_Instructions to follow_
Can you output the records below exactly as they are written?

_Available data_
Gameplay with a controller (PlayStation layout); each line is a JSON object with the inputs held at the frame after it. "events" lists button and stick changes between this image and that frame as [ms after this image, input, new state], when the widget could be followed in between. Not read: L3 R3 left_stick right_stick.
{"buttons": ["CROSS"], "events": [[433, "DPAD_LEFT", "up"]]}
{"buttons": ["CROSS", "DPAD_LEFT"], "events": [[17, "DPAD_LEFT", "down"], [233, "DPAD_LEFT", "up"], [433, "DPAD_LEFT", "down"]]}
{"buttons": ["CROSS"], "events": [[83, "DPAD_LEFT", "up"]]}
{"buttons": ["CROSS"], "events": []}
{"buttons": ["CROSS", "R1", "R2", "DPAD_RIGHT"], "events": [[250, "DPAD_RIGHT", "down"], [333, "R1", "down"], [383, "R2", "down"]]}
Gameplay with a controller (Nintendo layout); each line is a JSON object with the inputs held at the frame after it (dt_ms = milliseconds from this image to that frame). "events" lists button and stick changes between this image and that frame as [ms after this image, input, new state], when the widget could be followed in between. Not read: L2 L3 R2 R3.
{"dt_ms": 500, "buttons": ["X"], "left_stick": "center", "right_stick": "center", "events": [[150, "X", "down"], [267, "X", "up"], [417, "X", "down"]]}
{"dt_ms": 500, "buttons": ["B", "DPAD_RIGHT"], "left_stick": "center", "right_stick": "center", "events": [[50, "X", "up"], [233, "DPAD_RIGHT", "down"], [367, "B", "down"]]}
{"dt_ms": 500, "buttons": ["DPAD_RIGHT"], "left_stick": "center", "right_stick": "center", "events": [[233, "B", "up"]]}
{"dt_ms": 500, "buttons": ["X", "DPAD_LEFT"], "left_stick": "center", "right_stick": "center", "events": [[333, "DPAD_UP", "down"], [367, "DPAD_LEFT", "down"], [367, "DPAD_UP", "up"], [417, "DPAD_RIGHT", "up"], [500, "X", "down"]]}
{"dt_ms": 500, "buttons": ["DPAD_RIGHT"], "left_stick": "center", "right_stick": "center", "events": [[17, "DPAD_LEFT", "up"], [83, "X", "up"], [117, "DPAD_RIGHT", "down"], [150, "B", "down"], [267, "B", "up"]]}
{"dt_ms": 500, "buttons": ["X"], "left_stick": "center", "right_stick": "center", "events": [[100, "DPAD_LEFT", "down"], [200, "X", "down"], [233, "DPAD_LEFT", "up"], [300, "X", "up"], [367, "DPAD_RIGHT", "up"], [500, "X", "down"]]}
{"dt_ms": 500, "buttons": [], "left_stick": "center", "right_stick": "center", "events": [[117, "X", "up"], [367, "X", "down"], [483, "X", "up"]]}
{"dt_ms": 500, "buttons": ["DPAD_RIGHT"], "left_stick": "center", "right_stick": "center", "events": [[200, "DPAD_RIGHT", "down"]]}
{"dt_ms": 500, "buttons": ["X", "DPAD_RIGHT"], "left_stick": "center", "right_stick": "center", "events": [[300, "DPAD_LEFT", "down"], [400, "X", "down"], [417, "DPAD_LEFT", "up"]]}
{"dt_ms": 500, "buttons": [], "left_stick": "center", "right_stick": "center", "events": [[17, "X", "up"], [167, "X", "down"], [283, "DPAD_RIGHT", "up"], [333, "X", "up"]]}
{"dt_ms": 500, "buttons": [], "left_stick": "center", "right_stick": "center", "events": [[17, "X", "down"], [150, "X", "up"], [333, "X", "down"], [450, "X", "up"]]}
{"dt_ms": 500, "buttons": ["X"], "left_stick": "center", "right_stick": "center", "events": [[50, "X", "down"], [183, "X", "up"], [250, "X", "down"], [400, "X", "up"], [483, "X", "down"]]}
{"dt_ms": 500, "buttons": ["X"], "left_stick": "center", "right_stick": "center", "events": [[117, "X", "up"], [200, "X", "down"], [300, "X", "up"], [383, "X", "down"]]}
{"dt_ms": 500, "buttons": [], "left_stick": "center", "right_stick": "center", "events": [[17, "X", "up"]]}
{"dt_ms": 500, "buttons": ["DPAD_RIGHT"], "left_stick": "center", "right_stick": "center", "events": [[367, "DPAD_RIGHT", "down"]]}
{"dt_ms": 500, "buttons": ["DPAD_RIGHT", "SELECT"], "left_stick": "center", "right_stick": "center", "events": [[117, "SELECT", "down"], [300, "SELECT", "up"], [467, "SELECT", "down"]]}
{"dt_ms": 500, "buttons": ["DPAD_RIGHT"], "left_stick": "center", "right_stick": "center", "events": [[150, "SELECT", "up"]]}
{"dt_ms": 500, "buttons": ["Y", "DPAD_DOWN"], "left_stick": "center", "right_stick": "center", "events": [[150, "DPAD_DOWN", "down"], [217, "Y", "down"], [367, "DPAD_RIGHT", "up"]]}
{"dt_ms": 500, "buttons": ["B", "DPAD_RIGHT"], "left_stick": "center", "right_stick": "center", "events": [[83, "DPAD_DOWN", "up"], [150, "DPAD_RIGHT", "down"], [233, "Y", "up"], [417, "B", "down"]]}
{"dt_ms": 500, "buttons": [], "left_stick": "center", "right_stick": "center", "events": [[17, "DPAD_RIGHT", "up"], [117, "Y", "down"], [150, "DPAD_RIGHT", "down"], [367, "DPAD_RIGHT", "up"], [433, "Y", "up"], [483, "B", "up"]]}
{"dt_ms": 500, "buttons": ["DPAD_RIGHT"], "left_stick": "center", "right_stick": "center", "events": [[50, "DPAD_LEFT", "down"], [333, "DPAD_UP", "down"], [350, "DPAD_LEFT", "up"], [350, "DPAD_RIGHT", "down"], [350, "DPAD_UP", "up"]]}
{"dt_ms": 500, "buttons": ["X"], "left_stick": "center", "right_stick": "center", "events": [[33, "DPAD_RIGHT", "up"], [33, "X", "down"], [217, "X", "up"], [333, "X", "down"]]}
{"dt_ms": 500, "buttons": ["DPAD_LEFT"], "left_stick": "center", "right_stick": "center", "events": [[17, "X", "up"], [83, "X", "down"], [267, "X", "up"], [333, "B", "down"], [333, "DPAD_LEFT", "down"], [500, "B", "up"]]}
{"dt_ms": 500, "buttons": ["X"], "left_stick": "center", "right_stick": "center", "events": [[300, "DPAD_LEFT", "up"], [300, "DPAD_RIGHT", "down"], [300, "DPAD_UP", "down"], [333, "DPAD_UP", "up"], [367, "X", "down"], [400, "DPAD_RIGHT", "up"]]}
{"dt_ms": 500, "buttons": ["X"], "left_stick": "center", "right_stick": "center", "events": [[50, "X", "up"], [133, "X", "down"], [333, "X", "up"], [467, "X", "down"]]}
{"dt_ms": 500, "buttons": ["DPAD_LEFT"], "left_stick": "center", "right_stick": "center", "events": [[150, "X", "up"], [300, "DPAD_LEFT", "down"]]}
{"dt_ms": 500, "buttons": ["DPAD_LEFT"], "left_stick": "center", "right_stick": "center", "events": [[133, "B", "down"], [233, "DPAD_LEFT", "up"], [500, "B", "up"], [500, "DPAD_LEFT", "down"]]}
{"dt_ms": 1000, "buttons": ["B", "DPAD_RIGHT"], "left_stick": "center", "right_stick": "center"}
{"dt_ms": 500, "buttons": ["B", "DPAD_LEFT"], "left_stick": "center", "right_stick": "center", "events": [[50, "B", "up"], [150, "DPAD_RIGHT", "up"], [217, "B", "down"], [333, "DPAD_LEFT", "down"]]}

_Task answer_
Gameplay with a controller (PlayStation layout); each line is a JSON object with the inputs held at the frame after it. "events" lists button and stick changes between this image and that frame as [ms after this image, input, new state], when the widget could be followed in between. Not read: L3 R3 left_stick right_stick.
{"buttons": ["CROSS"], "events": [[433, "DPAD_LEFT", "up"]]}
{"buttons": ["CROSS", "DPAD_LEFT"], "events": [[17, "DPAD_LEFT", "down"], [233, "DPAD_LEFT", "up"], [433, "DPAD_LEFT", "down"]]}
{"buttons": ["CROSS"], "events": [[83, "DPAD_LEFT", "up"]]}
{"buttons": ["CROSS"], "events": []}
{"buttons": ["CROSS", "R1", "R2", "DPAD_RIGHT"], "events": [[250, "DPAD_RIGHT", "down"], [333, "R1", "down"], [383, "R2", "down"]]}
Gameplay with a controller (Nintendo layout); each line is a JSON object with the inputs held at the frame after it (dt_ms = milliseconds from this image to that frame). "events" lists button and stick changes between this image and that frame as [ms after this image, input, new state], when the widget could be followed in between. Not read: L2 L3 R2 R3.
{"dt_ms": 500, "buttons": ["X"], "left_stick": "center", "right_stick": "center", "events": [[150, "X", "down"], [267, "X", "up"], [417, "X", "down"]]}
{"dt_ms": 500, "buttons": ["B", "DPAD_RIGHT"], "left_stick": "center", "right_stick": "center", "events": [[50, "X", "up"], [233, "DPAD_RIGHT", "down"], [367, "B", "down"]]}
{"dt_ms": 500, "buttons": ["DPAD_RIGHT"], "left_stick": "center", "right_stick": "center", "events": [[233, "B", "up"]]}
{"dt_ms": 500, "buttons": ["X", "DPAD_LEFT"], "left_stick": "center", "right_stick": "center", "events": [[333, "DPAD_UP", "down"], [367, "DPAD_LEFT", "down"], [367, "DPAD_UP", "up"], [417, "DPAD_RIGHT", "up"], [500, "X", "down"]]}
{"dt_ms": 500, "buttons": ["DPAD_RIGHT"], "left_stick": "center", "right_stick": "center", "events": [[17, "DPAD_LEFT", "up"], [83, "X", "up"], [117, "DPAD_RIGHT", "down"], [150, "B", "down"], [267, "B", "up"]]}
{"dt_ms": 500, "buttons": ["X"], "left_stick": "center", "right_stick": "center", "events": [[100, "DPAD_LEFT", "down"], [200, "X", "down"], [233, "DPAD_LEFT", "up"], [300, "X", "up"], [367, "DPAD_RIGHT", "up"], [500, "X", "down"]]}
{"dt_ms": 500, "buttons": [], "left_stick": "center", "right_stick": "center", "events": [[117, "X", "up"], [367, "X", "down"], [483, "X", "up"]]}
{"dt_ms": 500, "buttons": ["DPAD_RIGHT"], "left_stick": "center", "right_stick": "center", "events": [[200, "DPAD_RIGHT", "down"]]}
{"dt_ms": 500, "buttons": ["X", "DPAD_RIGHT"], "left_stick": "center", "right_stick": "center", "events": [[300, "DPAD_LEFT", "down"], [400, "X", "down"], [417, "DPAD_LEFT", "up"]]}
{"dt_ms": 500, "buttons": [], "left_stick": "center", "right_stick": "center", "events": [[17, "X", "up"], [167, "X", "down"], [283, "DPAD_RIGHT", "up"], [333, "X", "up"]]}
{"dt_ms": 500, "buttons": [], "left_stick": "center", "right_stick": "center", "events": [[17, "X", "down"], [150, "X", "up"], [333, "X", "down"], [450, "X", "up"]]}
{"dt_ms": 500, "buttons": ["X"], "left_stick": "center", "right_stick": "center", "events": [[50, "X", "down"], [183, "X", "up"], [250, "X", "down"], [400, "X", "up"], [483, "X", "down"]]}
{"dt_ms": 500, "buttons": ["X"], "left_stick": "center", "right_stick": "center", "events": [[117, "X", "up"], [200, "X", "down"], [300, "X", "up"], [383, "X", "down"]]}
{"dt_ms": 500, "buttons": [], "left_stick": "center", "right_stick": "center", "events": [[17, "X", "up"]]}
{"dt_ms": 500, "buttons": ["DPAD_RIGHT"], "left_stick": "center", "right_stick": "center", "events": [[367, "DPAD_RIGHT", "down"]]}
{"dt_ms": 500, "buttons": ["DPAD_RIGHT", "SELECT"], "left_stick": "center", "right_stick": "center", "events": [[117, "SELECT", "down"], [300, "SELECT", "up"], [467, "SELECT", "down"]]}
{"dt_ms": 500, "buttons": ["DPAD_RIGHT"], "left_stick": "center", "right_stick": "center", "events": [[150, "SELECT", "up"]]}
{"dt_ms": 500, "buttons": ["Y", "DPAD_DOWN"], "left_stick": "center", "right_stick": "center", "events": [[150, "DPAD_DOWN", "down"], [217, "Y", "down"], [367, "DPAD_RIGHT", "up"]]}
{"dt_ms": 500, "buttons": ["B", "DPAD_RIGHT"], "left_stick": "center", "right_stick": "center", "events": [[83, "DPAD_DOWN", "up"], [150, "DPAD_RIGHT", "down"], [233, "Y", "up"], [417, "B", "down"]]}
{"dt_ms": 500, "buttons": [], "left_stick": "center", "right_stick": "center", "events": [[17, "DPAD_RIGHT", "up"], [117, "Y", "down"], [150, "DPAD_RIGHT", "down"], [367, "DPAD_RIGHT", "up"], [433, "Y", "up"], [483, "B", "up"]]}
{"dt_ms": 500, "buttons": ["DPAD_RIGHT"], "left_stick": "center", "right_stick": "center", "events": [[50, "DPAD_LEFT", "down"], [333, "DPAD_UP", "down"], [350, "DPAD_LEFT", "up"], [350, "DPAD_RIGHT", "down"], [350, "DPAD_UP", "up"]]}
{"dt_ms": 500, "buttons": ["X"], "left_stick": "center", "right_stick": "center", "events": [[33, "DPAD_RIGHT", "up"], [33, "X", "down"], [217, "X", "up"], [333, "X", "down"]]}
{"dt_ms": 500, "buttons": ["DPAD_LEFT"], "left_stick": "center", "right_stick": "center", "events": [[17, "X", "up"], [83, "X", "down"], [267, "X", "up"], [333, "B", "down"], [333, "DPAD_LEFT", "down"], [500, "B", "up"]]}
{"dt_ms": 500, "buttons": ["X"], "left_stick": "center", "right_stick": "center", "events": [[300, "DPAD_LEFT", "up"], [300, "DPAD_RIGHT", "down"], [300, "DPAD_UP", "down"], [333, "DPAD_UP", "up"], [367, "X", "down"], [400, "DPAD_RIGHT", "up"]]}
{"dt_ms": 500, "buttons": ["X"], "left_stick": "center", "right_stick": "center", "events": [[50, "X", "up"], [133, "X", "down"], [333, "X", "up"], [467, "X", "down"]]}
{"dt_ms": 500, "buttons": ["DPAD_LEFT"], "left_stick": "center", "right_stick": "center", "events": [[150, "X", "up"], [300, "DPAD_LEFT", "down"]]}
{"dt_ms": 500, "buttons": ["DPAD_LEFT"], "left_stick": "center", "right_stick": "center", "events": [[133, "B", "down"], [233, "DPAD_LEFT", "up"], [500, "B", "up"], [500, "DPAD_LEFT", "down"]]}
{"dt_ms": 1000, "buttons": ["B", "DPAD_RIGHT"], "left_stick": "center", "right_stick": "center"}
{"dt_ms": 500, "buttons": ["B", "DPAD_LEFT"], "left_stick": "center", "right_stick": "center", "events": [[50, "B", "up"], [150, "DPAD_RIGHT", "up"], [217, "B", "down"], [333, "DPAD_LEFT", "down"]]}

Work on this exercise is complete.